╭──

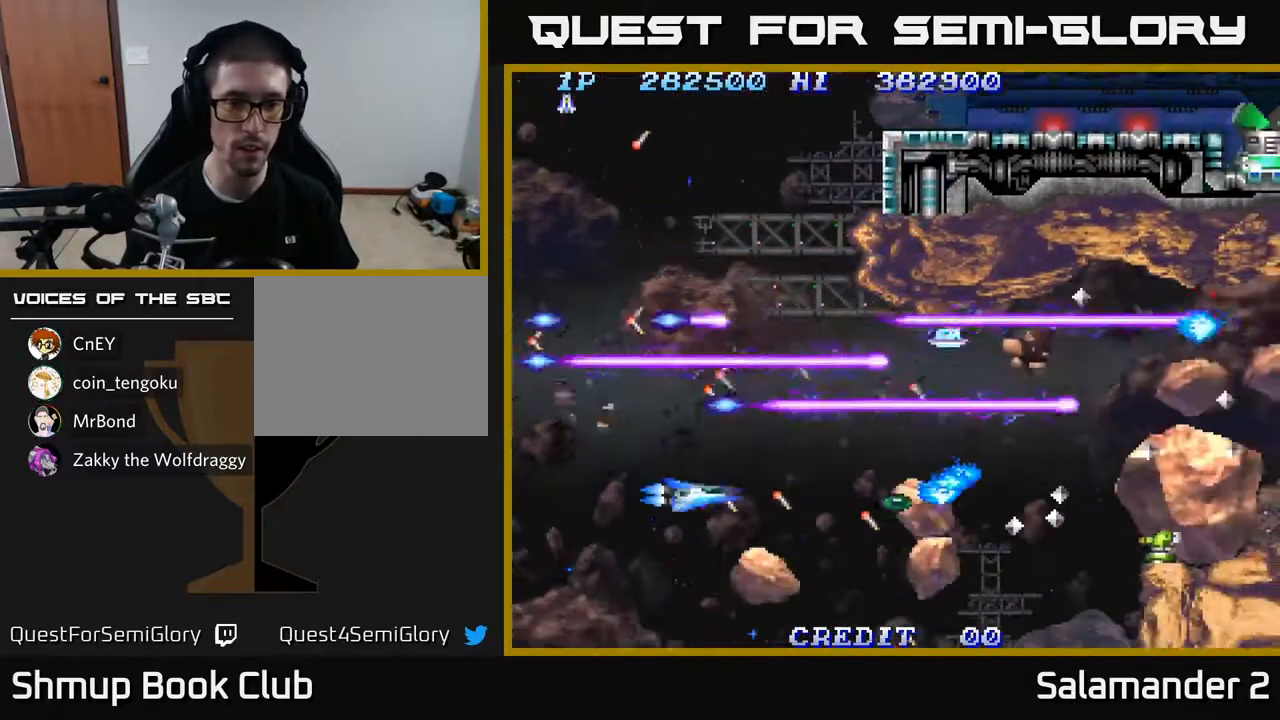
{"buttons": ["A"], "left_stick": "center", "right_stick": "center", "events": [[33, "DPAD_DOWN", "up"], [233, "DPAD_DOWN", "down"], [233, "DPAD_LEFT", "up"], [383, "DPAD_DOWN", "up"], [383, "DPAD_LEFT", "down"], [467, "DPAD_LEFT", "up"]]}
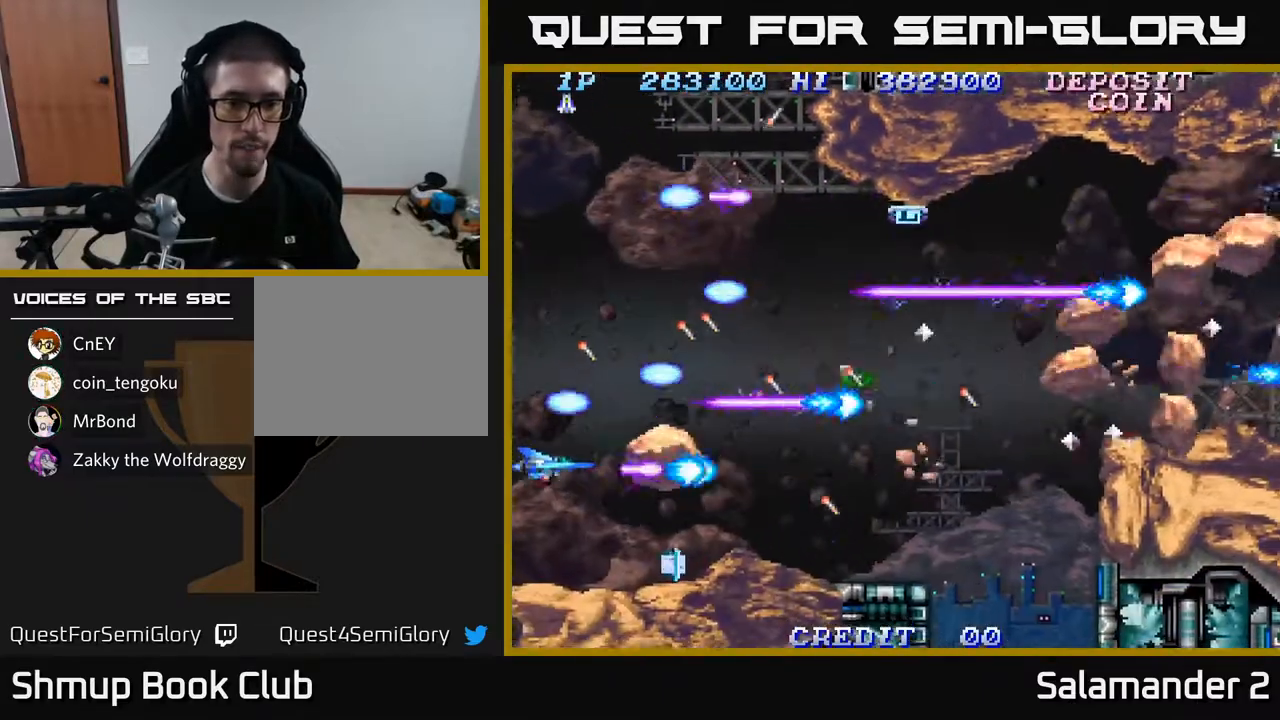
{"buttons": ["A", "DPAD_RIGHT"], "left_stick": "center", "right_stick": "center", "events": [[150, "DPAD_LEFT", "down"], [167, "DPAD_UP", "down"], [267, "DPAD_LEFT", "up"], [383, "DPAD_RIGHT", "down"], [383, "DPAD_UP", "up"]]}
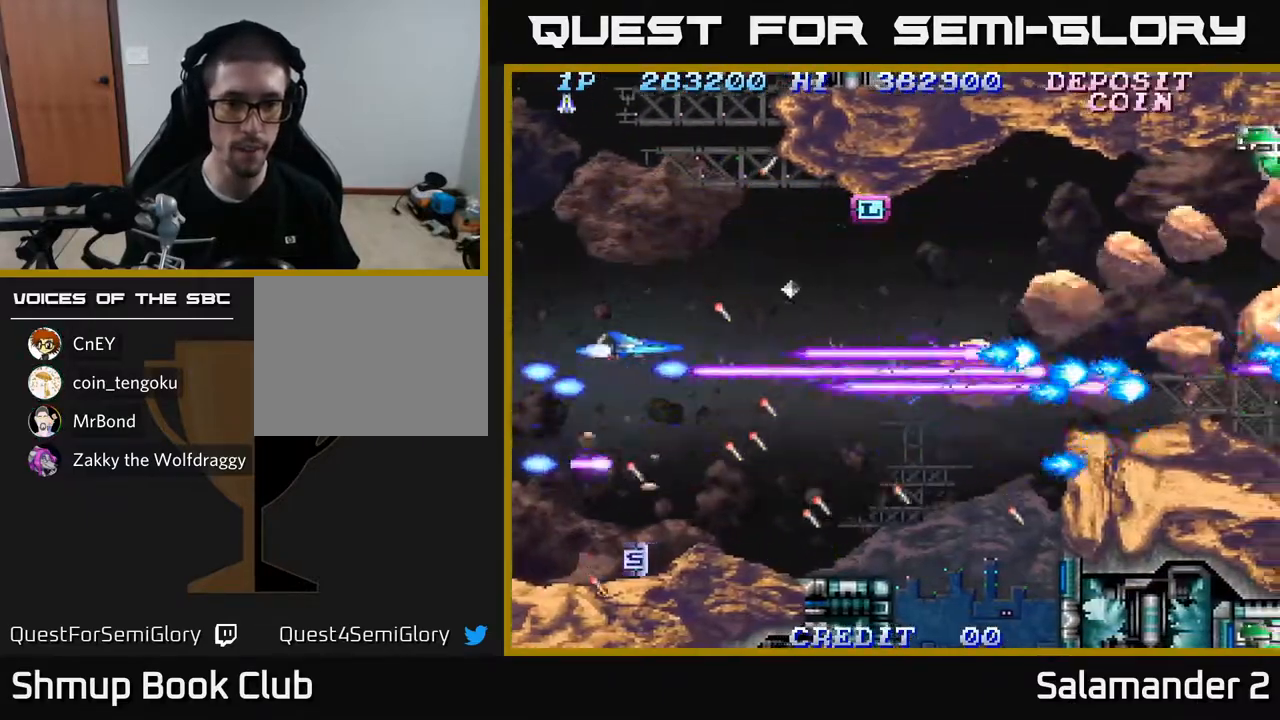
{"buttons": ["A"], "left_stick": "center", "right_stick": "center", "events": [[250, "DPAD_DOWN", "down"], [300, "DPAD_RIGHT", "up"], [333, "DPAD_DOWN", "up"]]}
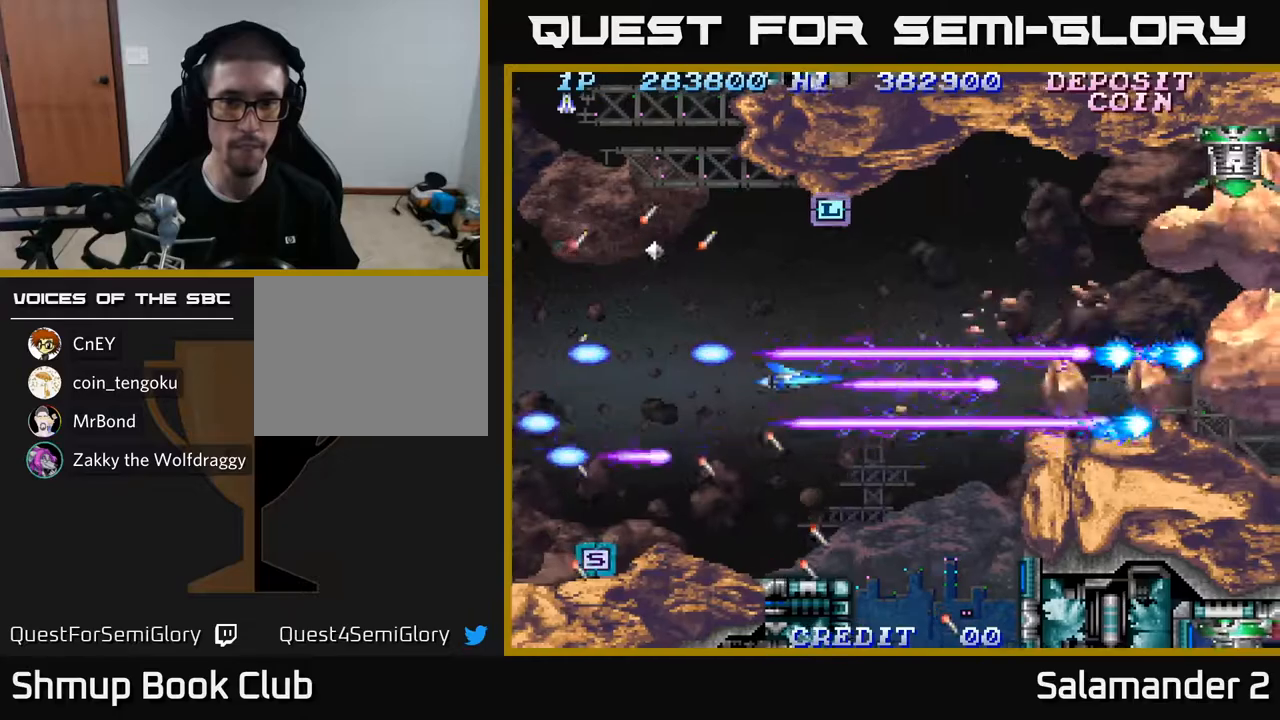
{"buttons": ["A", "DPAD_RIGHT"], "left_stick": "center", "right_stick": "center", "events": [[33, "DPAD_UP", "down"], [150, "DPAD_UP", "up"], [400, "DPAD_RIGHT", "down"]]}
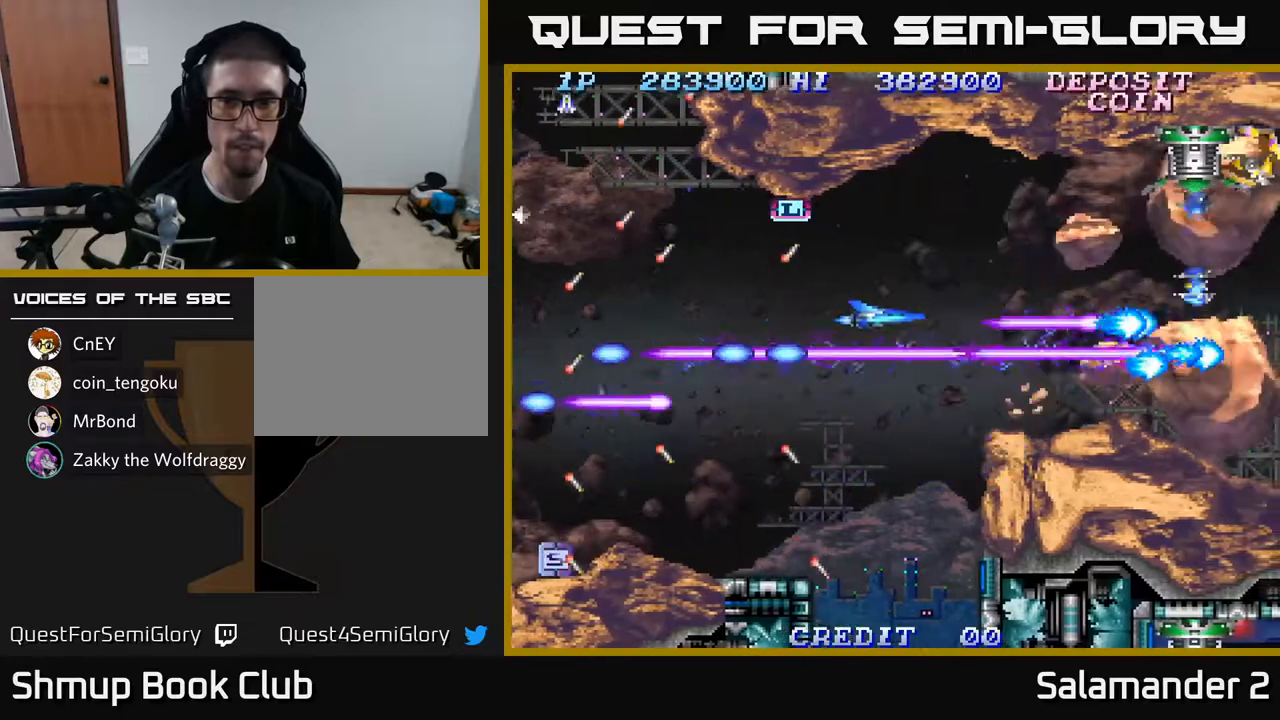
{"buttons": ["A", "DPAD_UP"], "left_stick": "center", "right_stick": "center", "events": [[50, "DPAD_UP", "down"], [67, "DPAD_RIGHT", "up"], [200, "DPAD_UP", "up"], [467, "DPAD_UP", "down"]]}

╰──

Exercise:
Each record above should be retyped exactly, with no pictures carried over.

Response area:
{"buttons": ["A"], "left_stick": "center", "right_stick": "center", "events": [[33, "DPAD_DOWN", "up"], [233, "DPAD_DOWN", "down"], [233, "DPAD_LEFT", "up"], [383, "DPAD_DOWN", "up"], [383, "DPAD_LEFT", "down"], [467, "DPAD_LEFT", "up"]]}
{"buttons": ["A", "DPAD_RIGHT"], "left_stick": "center", "right_stick": "center", "events": [[150, "DPAD_LEFT", "down"], [167, "DPAD_UP", "down"], [267, "DPAD_LEFT", "up"], [383, "DPAD_RIGHT", "down"], [383, "DPAD_UP", "up"]]}
{"buttons": ["A"], "left_stick": "center", "right_stick": "center", "events": [[250, "DPAD_DOWN", "down"], [300, "DPAD_RIGHT", "up"], [333, "DPAD_DOWN", "up"]]}
{"buttons": ["A", "DPAD_RIGHT"], "left_stick": "center", "right_stick": "center", "events": [[33, "DPAD_UP", "down"], [150, "DPAD_UP", "up"], [400, "DPAD_RIGHT", "down"]]}
{"buttons": ["A", "DPAD_UP"], "left_stick": "center", "right_stick": "center", "events": [[50, "DPAD_UP", "down"], [67, "DPAD_RIGHT", "up"], [200, "DPAD_UP", "up"], [467, "DPAD_UP", "down"]]}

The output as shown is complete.